Tryfan is another of the British Isles’s most recognizable mountains, is distinctive pointed shape and rugged crags have earned it the nickname of the ‘Dragon’s Back‘, in reference to the red dragon of Wales.
Tryfan is located at the edge of the Glyderau range, situated right next to the A5 road, making it a very easily accessible peak. At 3010ft, it is one of the Welsh 3000 and is recorded as being the fifteenth highest mountain in Wales. There are two routes to the summit, the south and the north ridge, with the north ridge constituting one long grade one scramble. However Tryfan is one of the few mountains in the British Isles that requires the use of your hands to reach the top, which makes it a really good mountain for those wanting an introduction to the experience.
I should know this as Tryfan was the first mountain I ever climbed, all the way back in 2005. Tryfan is not only the mountain that started my love of mountain climbing but it also it inspired my love for North Wales.

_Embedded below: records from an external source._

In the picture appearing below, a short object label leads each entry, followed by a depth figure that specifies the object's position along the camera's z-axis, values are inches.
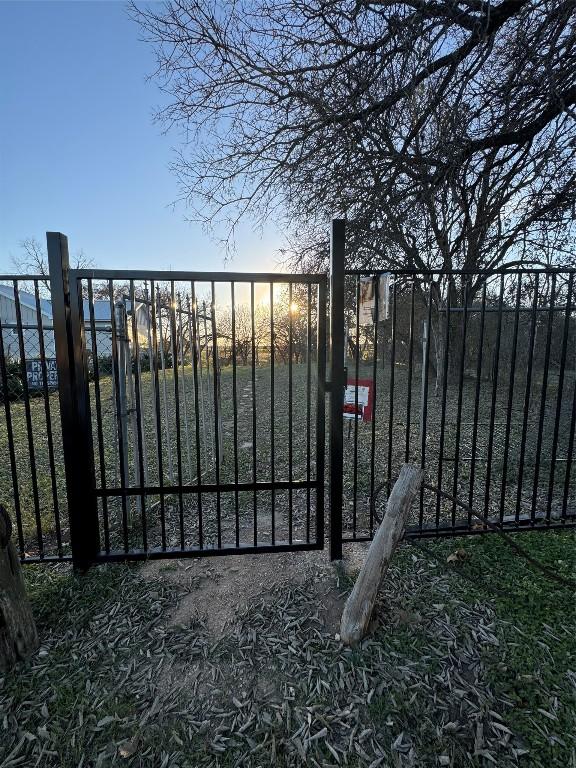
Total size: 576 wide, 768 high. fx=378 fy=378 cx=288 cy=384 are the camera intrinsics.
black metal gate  85.7
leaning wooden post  73.4
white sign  98.2
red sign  160.6
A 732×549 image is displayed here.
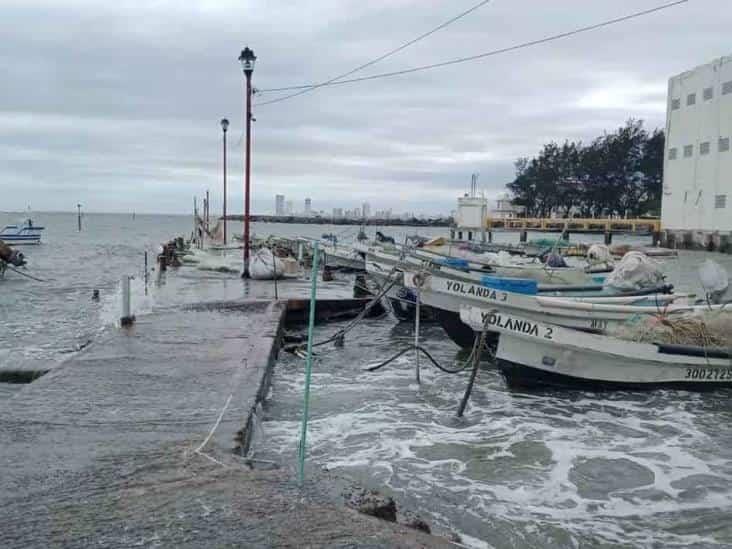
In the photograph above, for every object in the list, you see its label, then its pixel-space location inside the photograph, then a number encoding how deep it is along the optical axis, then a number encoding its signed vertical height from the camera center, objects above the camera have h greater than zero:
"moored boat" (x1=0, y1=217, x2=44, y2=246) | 54.12 -2.45
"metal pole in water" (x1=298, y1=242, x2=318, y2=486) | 4.76 -1.18
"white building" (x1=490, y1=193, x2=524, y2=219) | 89.54 +1.49
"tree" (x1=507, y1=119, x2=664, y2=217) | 86.44 +5.90
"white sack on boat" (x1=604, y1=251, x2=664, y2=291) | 13.64 -1.03
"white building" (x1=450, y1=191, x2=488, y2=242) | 46.31 +0.20
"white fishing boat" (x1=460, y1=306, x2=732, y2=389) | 9.71 -1.96
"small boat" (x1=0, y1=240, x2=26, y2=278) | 27.03 -2.17
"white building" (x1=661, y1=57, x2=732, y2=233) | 48.63 +5.61
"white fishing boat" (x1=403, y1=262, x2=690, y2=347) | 11.63 -1.41
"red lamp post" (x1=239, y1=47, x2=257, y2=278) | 17.06 +2.23
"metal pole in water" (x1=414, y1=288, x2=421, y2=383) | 10.23 -1.89
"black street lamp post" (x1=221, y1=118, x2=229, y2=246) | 29.92 +3.74
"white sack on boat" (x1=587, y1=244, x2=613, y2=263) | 21.89 -1.02
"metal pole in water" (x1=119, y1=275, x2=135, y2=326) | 10.95 -1.59
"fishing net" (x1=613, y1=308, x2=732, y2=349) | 10.28 -1.59
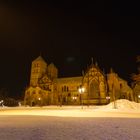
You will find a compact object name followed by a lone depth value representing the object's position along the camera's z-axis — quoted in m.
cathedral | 70.00
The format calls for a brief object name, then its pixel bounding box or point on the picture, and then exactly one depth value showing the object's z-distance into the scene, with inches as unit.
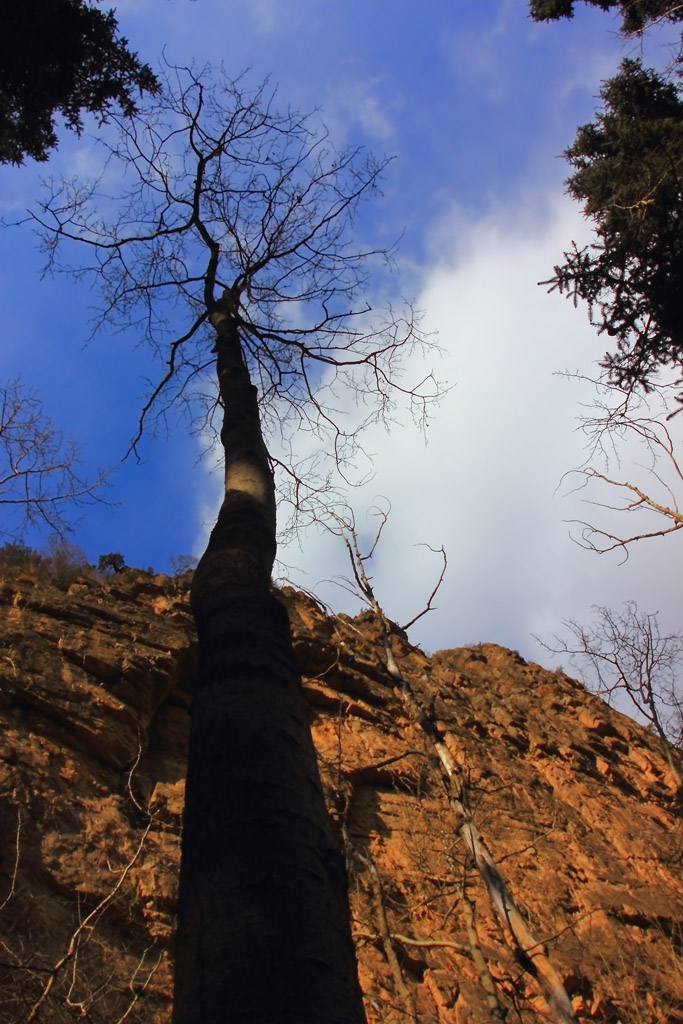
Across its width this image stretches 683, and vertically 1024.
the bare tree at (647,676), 323.3
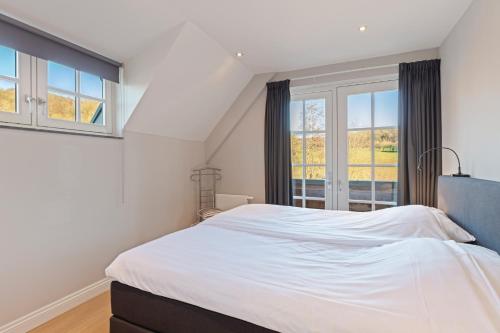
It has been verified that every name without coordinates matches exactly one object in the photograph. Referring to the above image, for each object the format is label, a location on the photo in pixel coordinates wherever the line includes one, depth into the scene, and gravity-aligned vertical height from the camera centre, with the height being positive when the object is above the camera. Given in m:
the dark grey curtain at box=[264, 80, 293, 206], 3.39 +0.28
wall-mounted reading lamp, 2.10 +0.05
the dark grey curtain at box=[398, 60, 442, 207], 2.68 +0.39
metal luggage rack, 3.86 -0.31
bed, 0.97 -0.55
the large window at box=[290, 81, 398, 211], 3.03 +0.23
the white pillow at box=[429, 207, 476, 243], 1.66 -0.45
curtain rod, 2.97 +1.16
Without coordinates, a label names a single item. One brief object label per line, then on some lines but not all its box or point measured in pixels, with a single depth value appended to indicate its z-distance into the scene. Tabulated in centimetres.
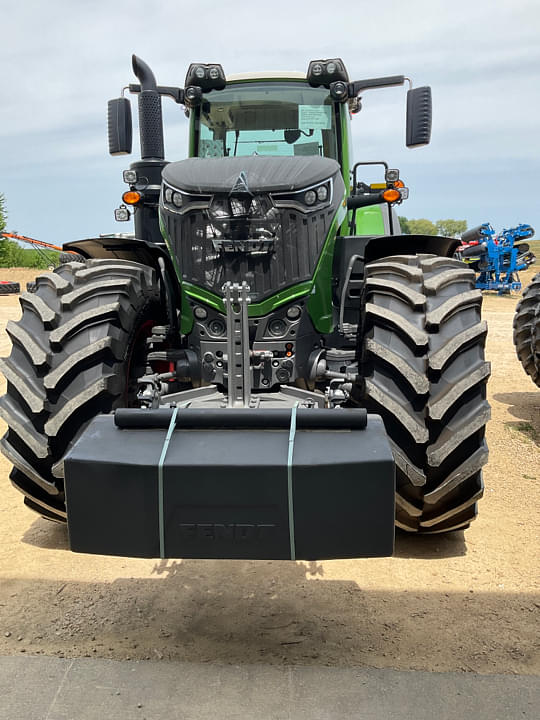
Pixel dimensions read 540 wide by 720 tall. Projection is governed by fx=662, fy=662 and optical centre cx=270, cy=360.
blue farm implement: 2519
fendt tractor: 229
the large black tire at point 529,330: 704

The summit is crowned by two stone monolith’s, Adam and Eve. For those climbers who are brave or crazy enough, one can attempt to gain the ‘Freedom of Tryfan’, which involves jumping between the two huge boulders. However there is serious exposure on either side and you definitely need a good head for heights, in all the times I’ve climbed Tryfan I have yet to attempt the leap, though its always tempting.